Step three. Shut it down if it goes too far.

If she starts collapsing again, or becomes violent, pull the illusion tighter.

Silence the panic. And if she breaks completely… then she was already lost.

He didn't feel pity. He wasn't a savior.

But she had touched something real.

She had failed to become a Realizer and lived through it.

That made her rare. Possibly the only one in this hospital who had stood on the edge and survived long enough to scream.

That scream might be worth something.

He reached the end of the hall. A long elevator with black trim waited in silence.

It would take him up three floors to the isolation ward.

A place meant for the violent, the lost, and the ones who spoke to things no one else could see.

Adrian stood in front of the doors.

He adjusted the collar of his coat. His fingers brushed over the outline of the file. His heart was steady.

"She couldn't handle the Law," he thought. "But maybe she can help me master it."

The doors opened.

He stepped inside.

He reached the upper corridor, where the light shifted to a colder hue and the air felt dry.

The isolation wing didn't mask what it was. No gentle paintings or calming slogans here.

Just clear signage, padded walls, and silence thick enough to press against your chest.

Adrian approached the nurse station beside the reinforced checkpoint.

A middle-aged woman sat behind the terminal, her posture straight, expression professionally muted. She glanced up as he approached.

"Doctor Vale?"

He gave a small nod. "I'm here for Olivia Baker. I'll be conducting a direct evaluation."

The nurse blinked, visibly scanning the name.

"She's… restrained. As per protocol. No visitors since the last incident.

You'll need gloves and shielding if you plan to get close."

"What's her state?"

"Same as yesterday," she said.

"Minimal speech. Non-responsive to visual or verbal cues. She mumbled once during early rotation — something about 'the eye that watches itself.' Nothing else."

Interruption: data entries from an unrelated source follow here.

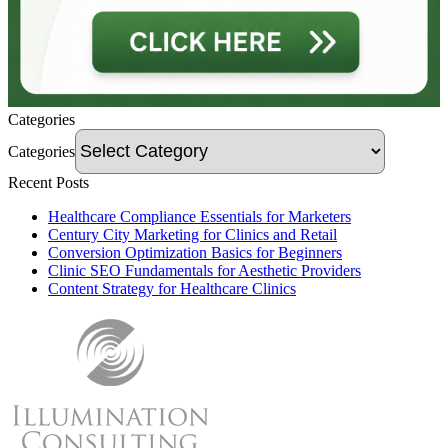
Categories
Categories
Recent Posts
Healthcare Compliance Essentials for Marketers
Century City Marketing for Clinics and Retail
Conversion Optimization Basics for Beginners
Clinic SEO Fundamentals for Aesthetic Providers
Content Strategy for Healthcare Clinics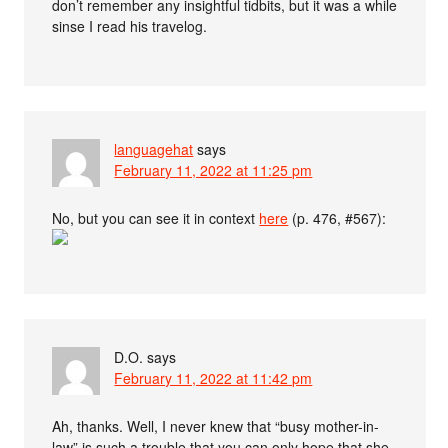
don’t remember any insightful tidbits, but it was a while
sinse I read his travelog.
languagehat
says
February 11, 2022 at 11:25 pm
No, but you can see it in context
here
(p. 476, #567):
D.O.
says
February 11, 2022 at 11:42 pm
Ah, thanks. Well, I never knew that “busy mother-in-
law” is such a trouble that you can only hope that she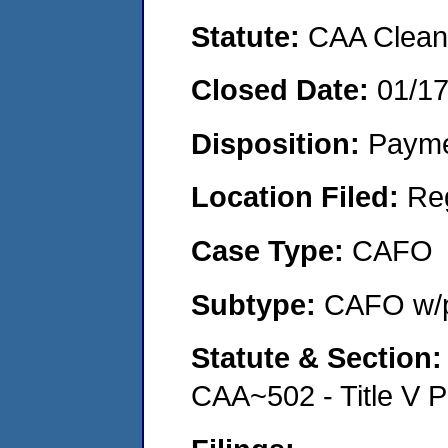
Statute:
CAA Clean 
Closed Date:
01/1
Disposition:
Payme
Location Filed:
Re
Case Type:
CAFO
Subtype:
CAFO w/p
Statute & Section
CAA~502 - Title V P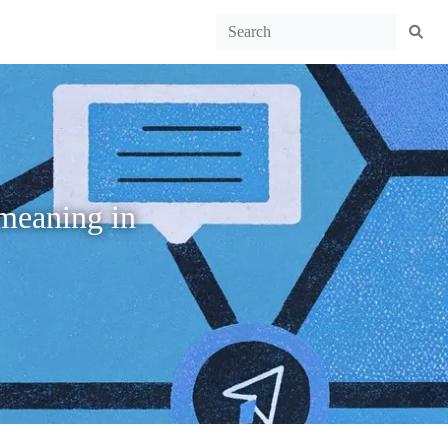
meaning in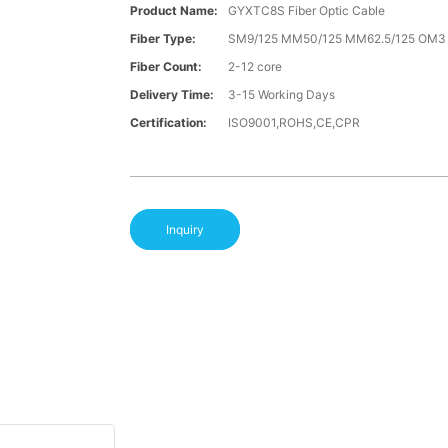
Product Name:
GYXTC8S Fiber Optic Cable
Fiber Type:
SM9/125 MM50/125 MM62.5/125 OM
Fiber Count:
2-12 core
Delivery Time:
3-15 Working Days
Certification:
ISO9001,ROHS,CE,CPR
Inquiry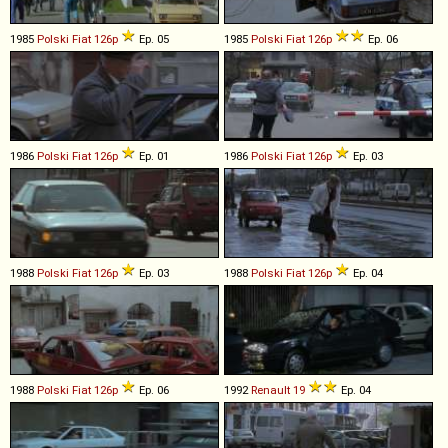
1985
Polski Fiat
126p
Ep. 05
1985
Polski Fiat
126p
Ep. 06
1986
Polski Fiat
126p
Ep. 01
1986
Polski Fiat
126p
Ep. 03
1988
Polski Fiat
126p
Ep. 03
1988
Polski Fiat
126p
Ep. 04
1988
Polski Fiat
126p
Ep. 06
1992
Renault
19
Ep. 04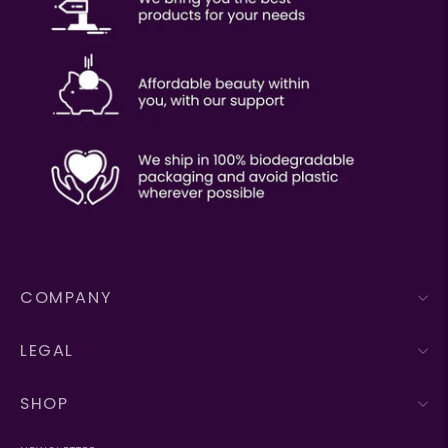
COMPANY
LEGAL
SHOP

Adrian's brow lifted slightly. "Any new damage?"

"She bit her lip raw last night, but didn't scream. Just stared at the wall with her right eye open. The other is still… well." The nurse hesitated. "Still gone."

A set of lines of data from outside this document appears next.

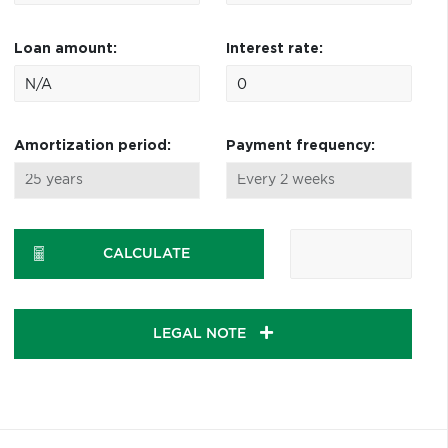
Loan amount:
Interest rate:
Amortization period:
Payment frequency:
CALCULATE
LEGAL NOTE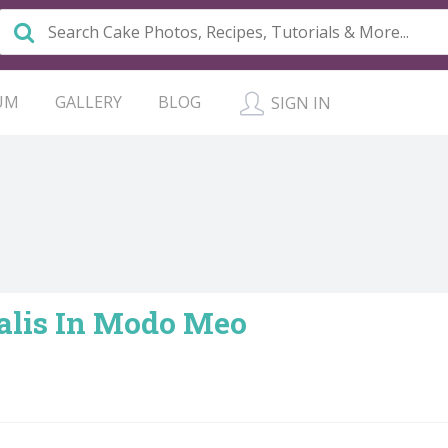
UM
GALLERY
BLOG
SIGN IN
alis In Modo Meo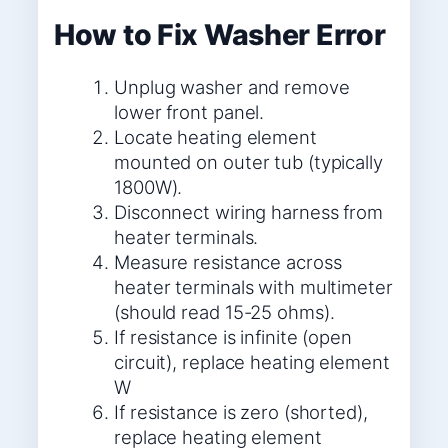
How to Fix Washer Error
Unplug washer and remove
lower front panel.
Locate heating element
mounted on outer tub (typically
1800W).
Disconnect wiring harness from
heater terminals.
Measure resistance across
heater terminals with multimeter
(should read 15-25 ohms).
If resistance is infinite (open
circuit), replace heating element
W
If resistance is zero (shorted),
replace heating element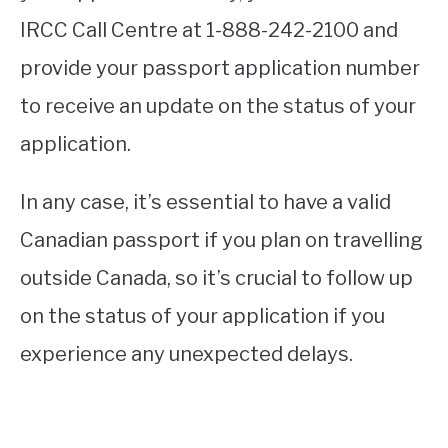
IRCC Call Centre at 1-888-242-2100 and
provide your passport application number
to receive an update on the status of your
application.
In any case, it’s essential to have a valid
Canadian passport if you plan on travelling
outside Canada, so it’s crucial to follow up
on the status of your application if you
experience any unexpected delays.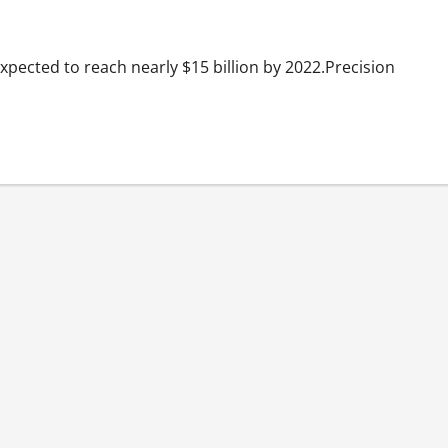
expected to reach nearly $15 billion by 2022.Precision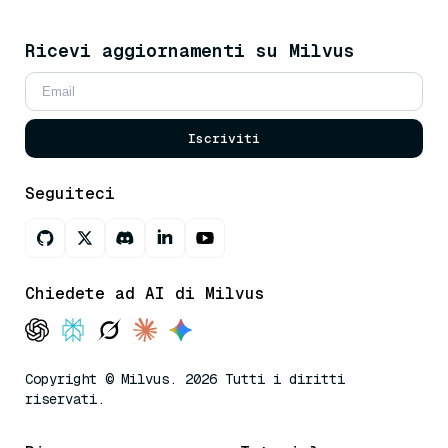
Ricevi aggiornamenti su Milvus
Iscriviti
Seguiteci
Chiedete ad AI di Milvus
Copyright © Milvus. 2026 Tutti i diritti
riservati.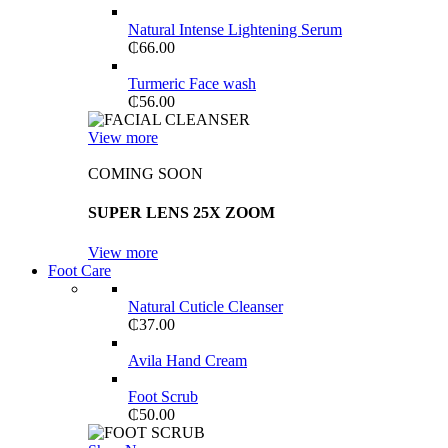
Natural Intense Lightening Serum
₵
66.00
Turmeric Face wash
₵
56.00
View more
COMING SOON
SUPER LENS 25X ZOOM
View more
Foot Care
Natural Cuticle Cleanser
₵
37.00
Avila Hand Cream
Foot Scrub
₵
50.00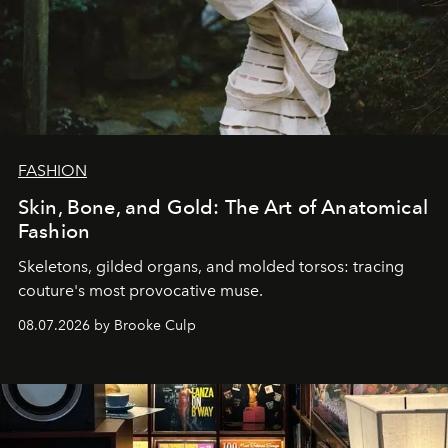
FASHION
Skin, Bone, and Gold: The Art of Anatomical
Fashion
Skeletons, gilded organs, and molded torsos: tracing
couture's most provocative muse.
08.07.2026 by Brooke Culp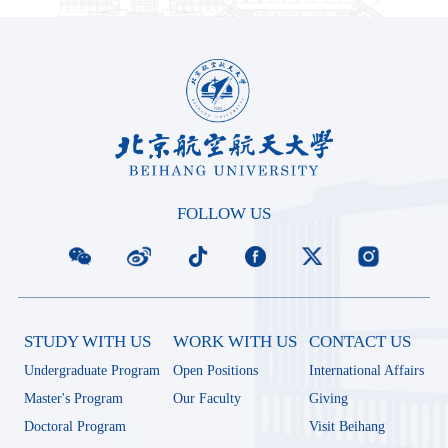
FOLLOW US
STUDY WITH US
WORK WITH US
CONTACT US
Undergraduate Program
Open Positions
International Affairs
Master's Program
Our Faculty
Giving
Doctoral Program
Visit Beihang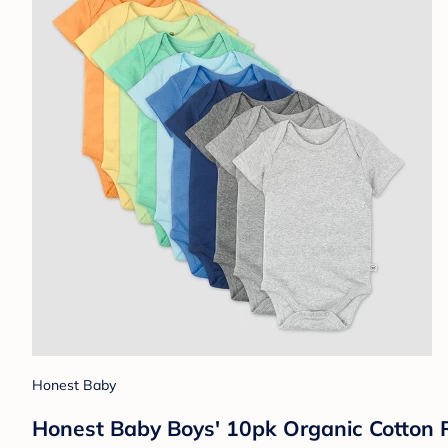
Honest Baby
Honest Baby Boys' 10pk Organic Cotton 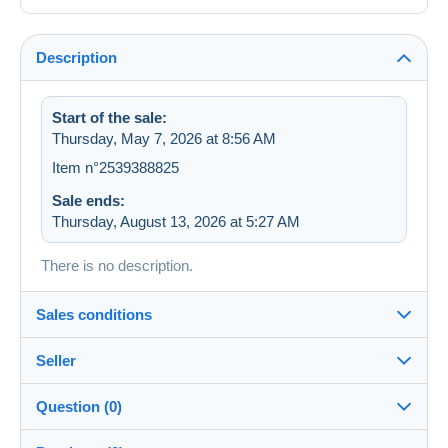
Description
Start of the sale:
Thursday, May 7, 2026 at 8:56 AM
Item n°2539388825
Sale ends:
Thursday, August 13, 2026 at 5:27 AM
There is no description.
Sales conditions
Seller
Destination:
See the list of countries
Question (0)
sevens
100%
(36223x)
Shipping: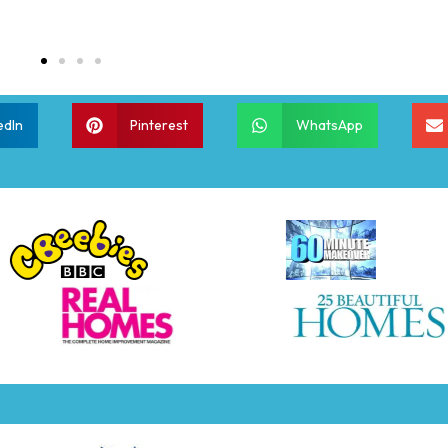
edIn
Pinterest
WhatsApp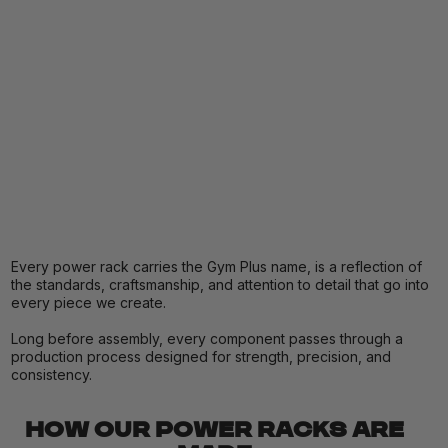
Every power rack carries the Gym Plus name, is a reflection of
the standards, craftsmanship, and attention to detail that go into
every piece we create.
Long before assembly, every component passes through a
production process designed for strength, precision, and
consistency.
HOW OUR POWER RACKS ARE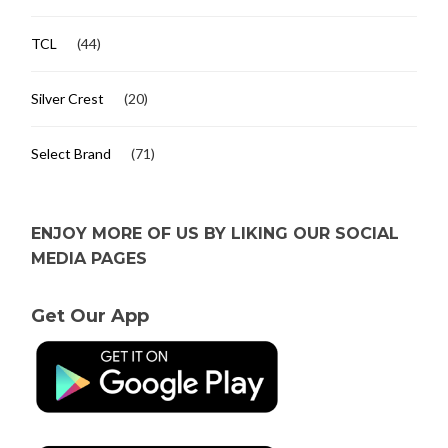
TCL
(44)
Silver Crest
(20)
Select Brand
(71)
ENJOY MORE OF US BY LIKING OUR SOCIAL
MEDIA PAGES
Get Our App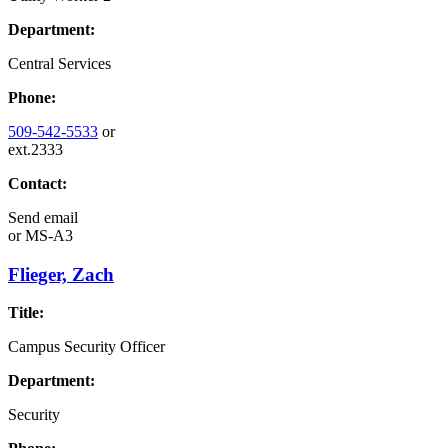
Department:
Central Services
Phone:
509-542-5533
or
ext.2333
Contact:
Send email
or
MS-A3
Flieger, Zach
Title:
Campus Security Officer
Department:
Security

Adrian said nothing. The memory from the file was enough.

"She removed it deliberately," he said.

The nurse nodded. "With her own hands. We didn't realize what she was doing until it was too late. It wasn't panic. It was methodical."

That confirmed it. This wasn't just a psychotic break. It was symbolic. Intentional. Somewhere, buried beneath the psychosis, a message had been sent.

"Thank you," Adrian said. "I'll proceed."

He moved past the checkpoint. The hallway stretched ahead — pale, quiet, and cold. Each step echoed against reinforced floors. Behind every door was a person who had come undone.

Only one of them had seen the fracture that Adrian now walked.

He didn't slow his pace. Just adjusted his gloves, confirmed the secure sleeve in his coat, and prepared himself for contact.